As the pandemic put one-third of the world population in lockdown, the media and entertainment industry is witnessing a significant shift in its consumption. Even though cancellation and postponing entertainment, sports and cultural events will cause a major shortfall in revenue for event organizers as well as for media that broadcast them, some platforms are thriving due to the same reason.
As many office workers switching to teleworking, schools moving online, streaming platforms and social media becoming the primary source of entertainment and social distancing prompting virtual meetings, demands on internet bandwidth have gone skyrocket.
Due to this unprecedented load on internet infrastructure, giant streaming platforms such as Youtube and Netflix are reducing the default quality of the videos on their platforms from high definition (H.D.) to standard definition (S.D.).
Furthermore, AppleTV+, Disney+, Amazon Prime Video, Facebook and Instagram are also throttling back streaming-video bit rates in the E.U., joining the effort to reduce congestion on the internet networks that have become stressed during the coronavirus pandemic.
But so far, YouTube is the only one to take its video throttling worldwide.
This measure was initially put into practice in Europe then expanded as COVID-19 put more countries into home-quarantine.
At first, Youtube made it possible to change the quality of the videos to 1080p manually, but as of now, this is not an option anymore.
Here is the COVID-19 effect on some of the big platforms:
Music Streaming platforms:
While many would assume staying indoors during the pandemic would boost streams on the platforms, the actual numbers may say otherwise.
On Thursday (March 19), MBW predicted that the volume of plays within the latest Spotify Top 200 global weekly chart would fall by 11.4%.
With that being said, there were very few new releases, that may also play a part why the streams are declining.
Fewer people are commuting to work or school, and many are working from home, which means more people are likely to stream from their computer desktops, T.V.s, smart speakers, and gaming consoles or no streaming at all, which might bring music streaming figures down.
According to the data published by Spotify, more people are listening to news, health, lifestyle, kids and family podcasts. Regarding playlists, users are creating and following more workout playlists, and streams of running, yoga, nature sounds, and meditation playlists are seeing an uptick as well.
There are also more acoustic, softer and classical songs being streamed.
Spotify also revealed that there’s a spike in listening for artists who’ve been live streaming concerts, citing James Blake, Ben Gibbard and Code Orange as three examples.
Apple Music has a new hub called ‘Come Together’, gathering new playlists, including ‘Isolation Icebreakers’, ‘Work From Home Hustle’ and ‘Living Room Dance Party’, starting in the U.S. and U.K. before rolling out globally.
Deezer also has some insights into the new listening behaviours: its daily peak for listening has changed from the rush hour (around 7am) to 9am-10am, while also pinpointing a 10-day ‘shock’ stage where people’s usage declines, before recovering again.
Deezer has also started promoting a three-month free trial of its Premium, Family and HiFi subscriptions.
With many practicing social distancing and staying apart from their friends and family, the need for social media to stay connected is more eminent than ever.
According to Facebook’s analytic department, total messaging is up more than 50 percent over the last month in countries that have been hit the hardest by the coronavirus pandemic.
Voice and video calls are also doubled on Messenger and WhatsApp in the same locations. WhatsApp, specifically, is experiencing the most significant gains in usage, with overall a 40 percent increase in usage, according to Kantar.com.
Facebook and Twitter usage is surging during the pandemic, but that is not necessarily good news for these platforms as these company’s main source of revenue is advertisements, and that is being diminished because of the pandemic impact on ad-budget.
Socialbakers data reveal that posts mentioning coronavirus have been far more common on Facebook than on Instagram, implying that people may use Facebook more often to get news and updates.
Video chat platforms are booming due to many working from home, attending virtual meetings, online classes, and trying to stay connected to their loved ones.
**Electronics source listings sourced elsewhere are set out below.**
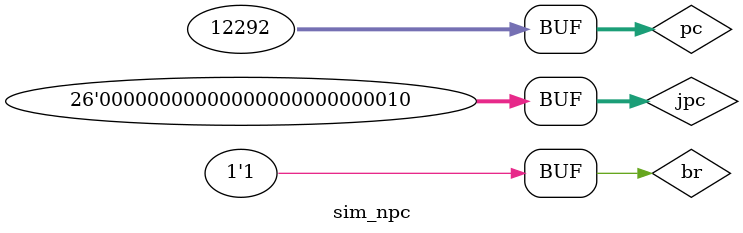
<source format=v>
`timescale 1ns / 1ps


module sim_npc;
    reg [15:0]immi;
    reg br,zero,jp;
    reg [31:0]pc;
    reg [25:0]jpc;
    wire [31:0]npc;
    npc npc1(immi,br,zero,jp,pc,jpc,npc);
    initial
        begin
            br=1;
            jpc=2;
            pc=32'h0x0000_3004;
        end
endmodule

</source>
The Zoom app, which is a video chat platform, is currently the top free app in the Apple App Store. According to MarketWatch.com, the new data indicate that daily usage was up more than 300 percent compared to before the pandemic confined people to work from home.
The suspension of theatrical and TV productions, delays in new movie releases, and shutting down cultural events, streaming services are expected to flourish due to them being the primary source of entertainment during global lockdowns. (Fun fact: US Box Office totals for the week of March 20-26 was $5,179. This time last year, it was $204,193,406)
Most analysts who track Netflix, agree that the coronavirus will keep people at home and boost streams. Most of them grade Netflix’s business as either unlikely to be harmed by the pandemic, or possibly to be benefited from it. Analysts at RBC, Canaccord Genuity, MoffettNathanson, LightShed and BMO all say the coronavirus outbreak is either a low risk to Netflix or potentially even profitable.
On the other hand, a few analysts believe the economic hardships caused by the pandemic could have some users reconsidering the services.
But as of now, the services have yet to cut fees for new or current subscribers.